● **What to produce**
Give the lines below again, swapping every "document elements" for "page elements" and leaving everything else as it is. Omit the pictures from your answer.

● **Labeled box records**

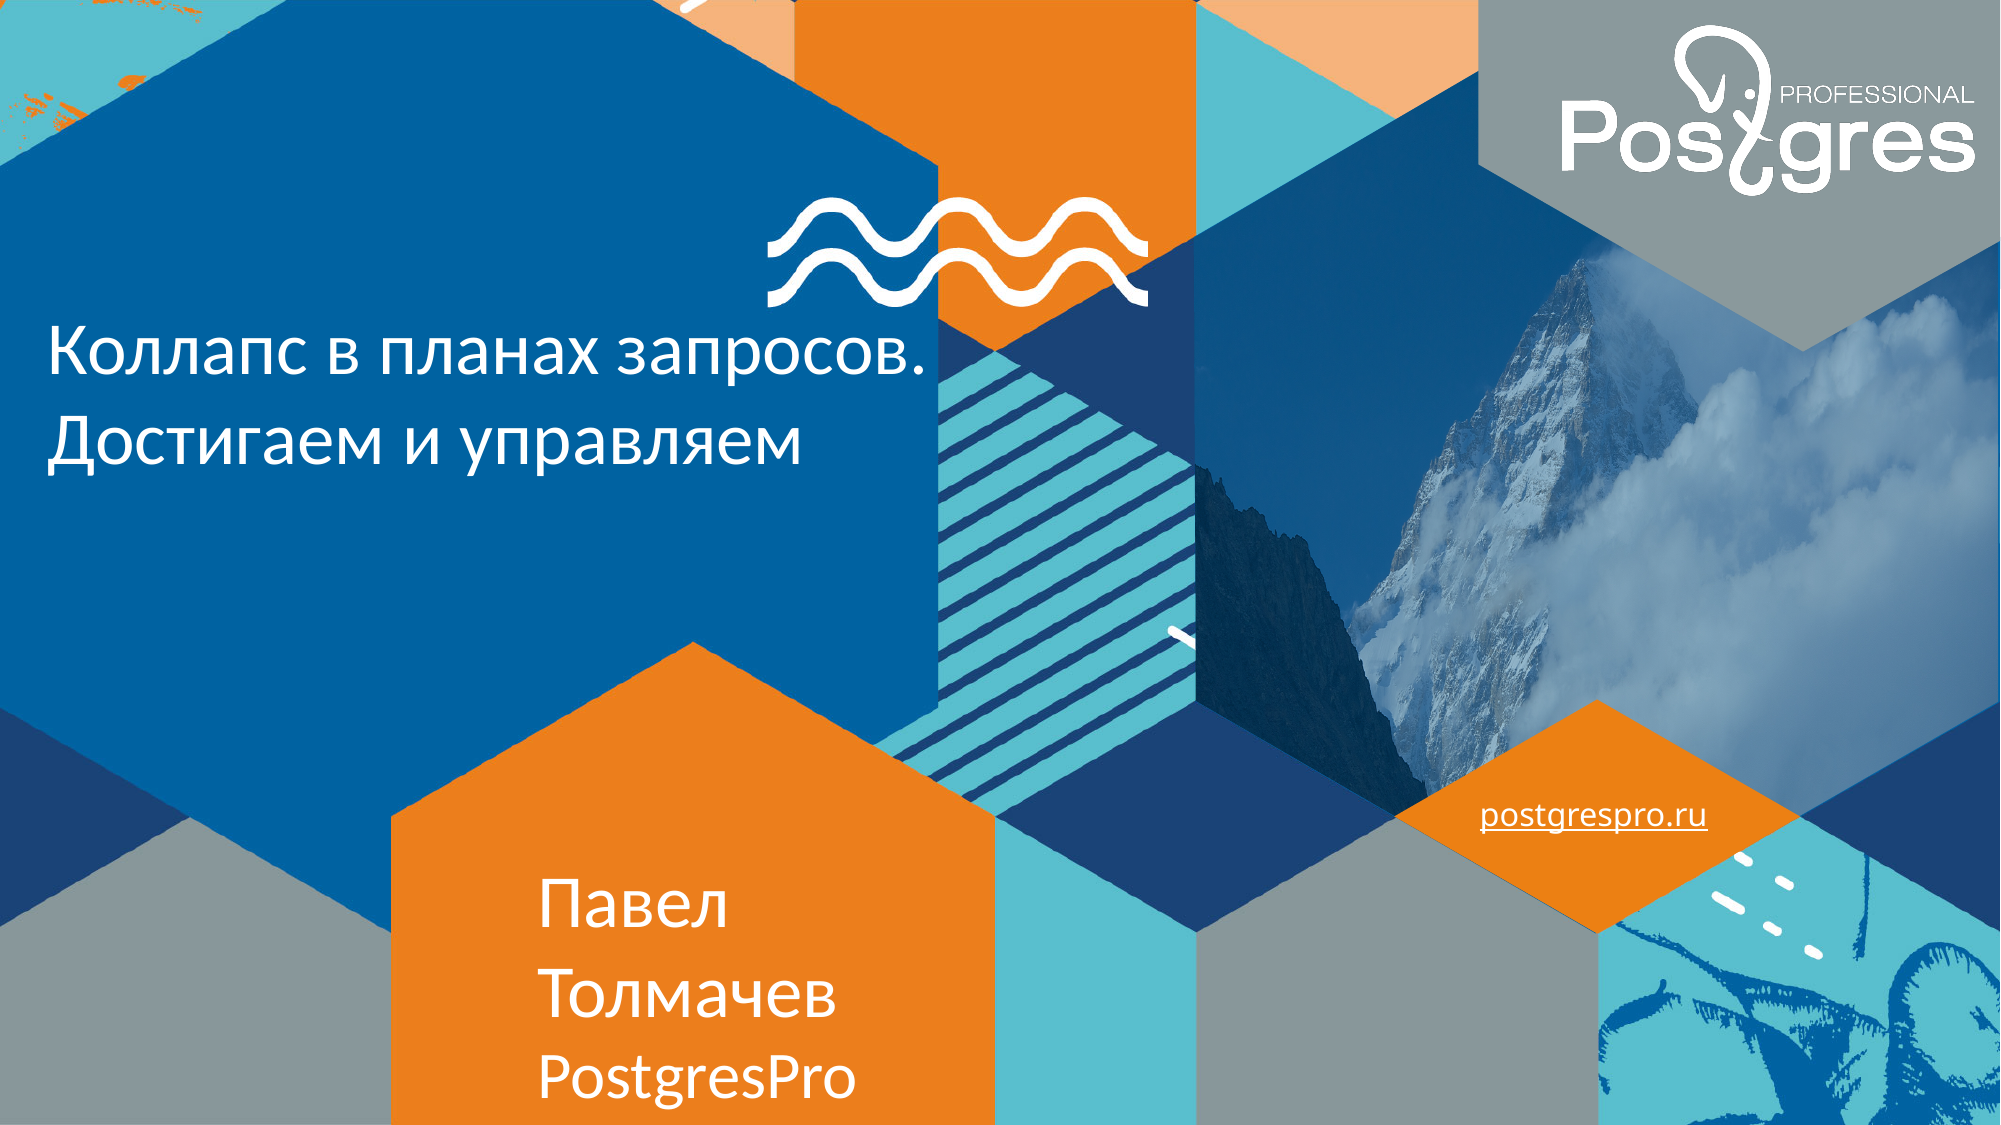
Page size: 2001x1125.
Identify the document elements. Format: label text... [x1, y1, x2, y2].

title Коллапс в планах запросов. Достигаем и управляем [32, 292, 1051, 470]
subtitle Павел Толмачев PostgresPro [522, 844, 1013, 1067]
picture [0, 0, 2000, 1125]
picture [1562, 25, 1975, 196]
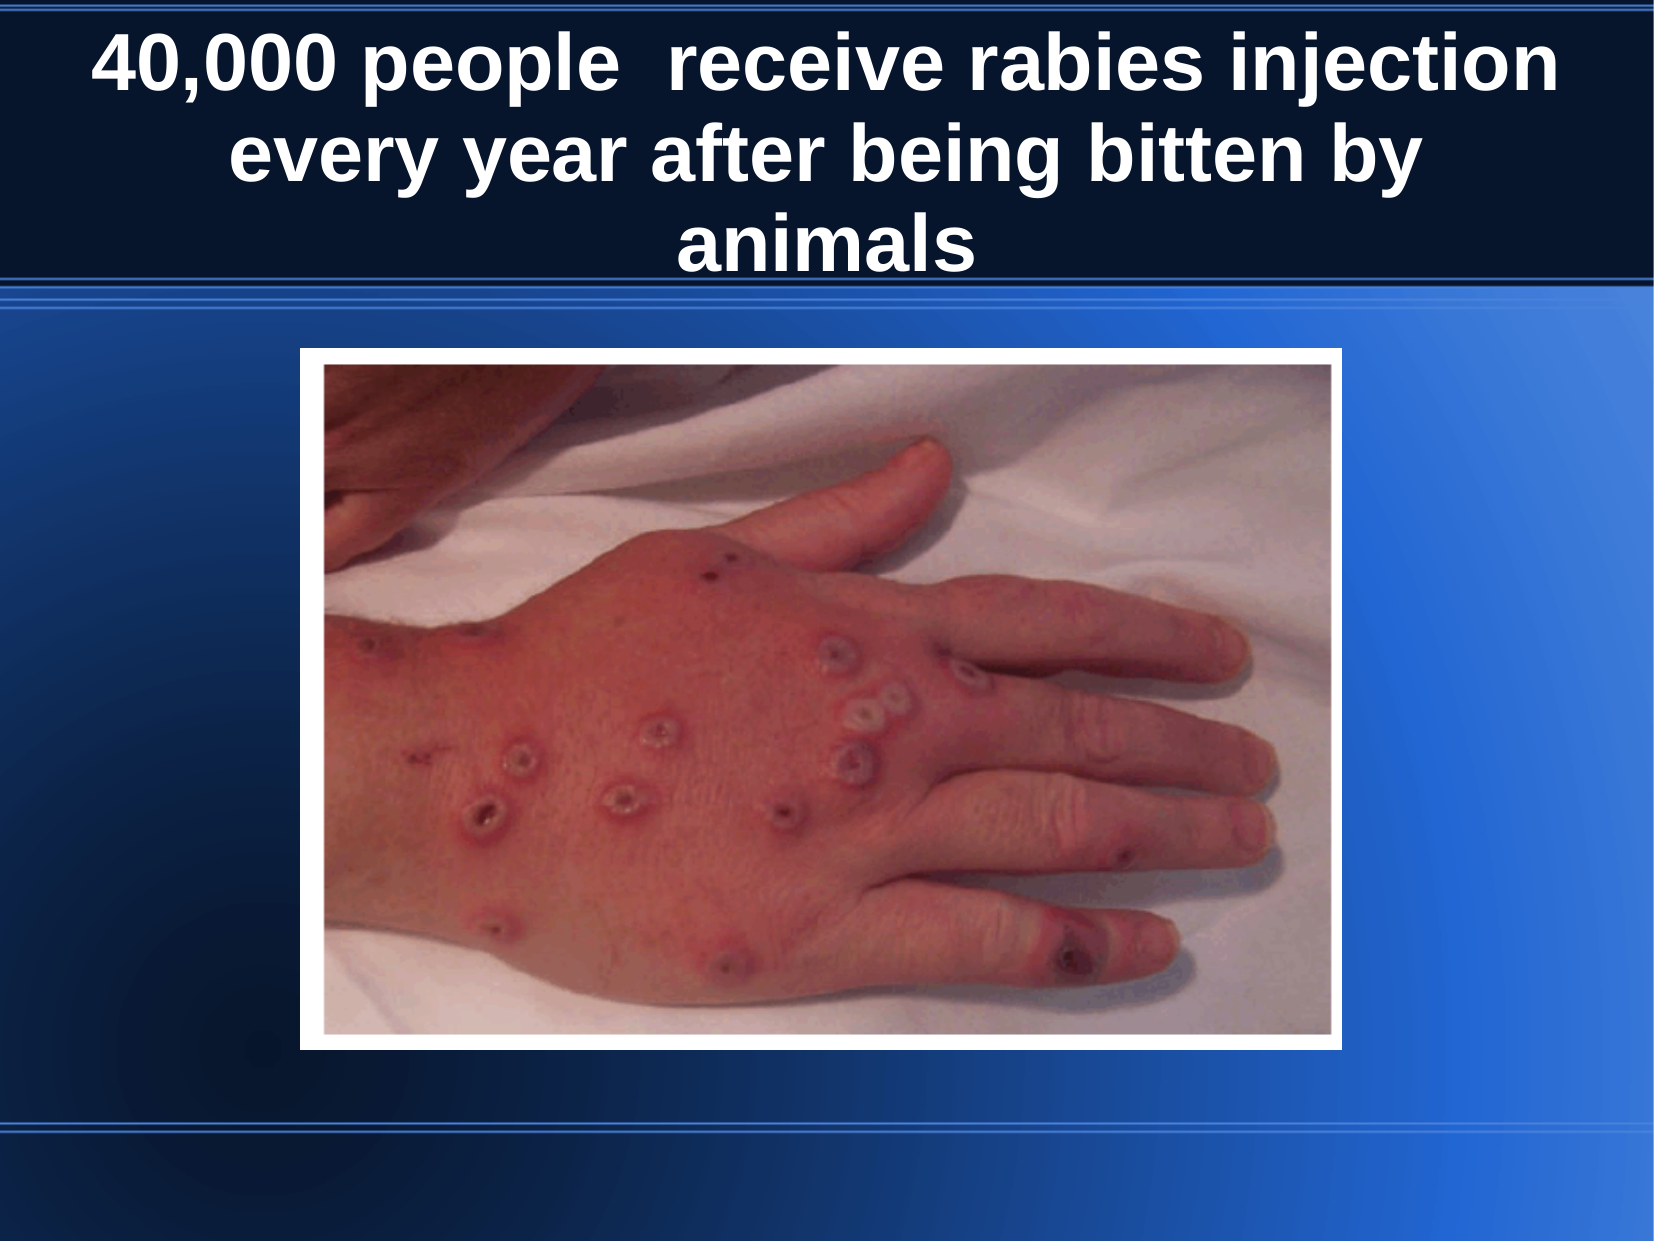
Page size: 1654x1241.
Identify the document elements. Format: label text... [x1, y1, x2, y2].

title 40,000 people receive rabies injection every year after being bitten by animals [82, 17, 1571, 289]
picture [0, 0, 1654, 1241]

● **The response**
Page size: 2001x1125.
Identify the page elements. Format: label text... [x1, y1, x2, y2].

title Коллапс в планах запросов. Достигаем и управляем [32, 292, 1051, 470]
subtitle Павел Толмачев PostgresPro [522, 844, 1013, 1067]
picture [0, 0, 2000, 1125]
picture [1562, 25, 1975, 196]
Page size: 1654x1241.
Identify the page elements. Format: label text... [x1, y1, x2, y2].

title 40,000 people receive rabies injection every year after being bitten by animals [82, 17, 1571, 289]
picture [0, 0, 1654, 1241]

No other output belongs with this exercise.